** Job **
Below are the records. Restate word for word every line from the one that contains "List each element's" through the final line, both included.

** Task input **
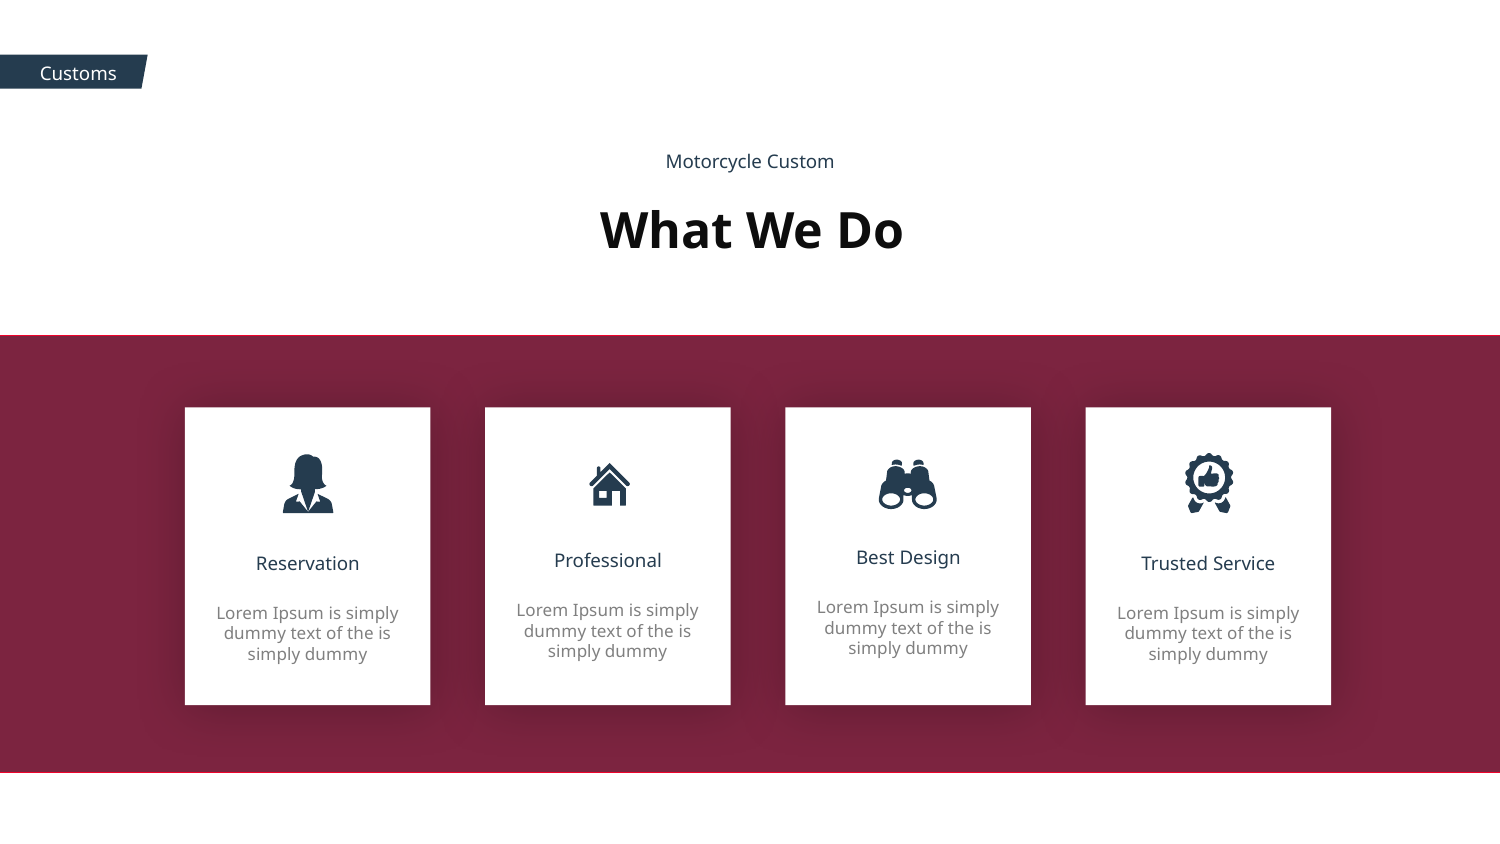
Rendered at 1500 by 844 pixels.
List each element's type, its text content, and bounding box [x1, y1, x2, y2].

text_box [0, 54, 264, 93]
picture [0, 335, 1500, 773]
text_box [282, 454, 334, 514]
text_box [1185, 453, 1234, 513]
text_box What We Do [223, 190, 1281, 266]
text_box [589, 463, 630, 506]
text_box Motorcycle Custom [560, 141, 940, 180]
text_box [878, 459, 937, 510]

** Expected answer **
List each element's type, its text content, and bounding box [x1, y1, x2, y2].

text_box [0, 54, 264, 93]
picture [0, 335, 1500, 773]
text_box [282, 454, 334, 514]
text_box [1185, 453, 1234, 513]
text_box What We Do [223, 190, 1281, 266]
text_box [589, 463, 630, 506]
text_box Motorcycle Custom [560, 141, 940, 180]
text_box [878, 459, 937, 510]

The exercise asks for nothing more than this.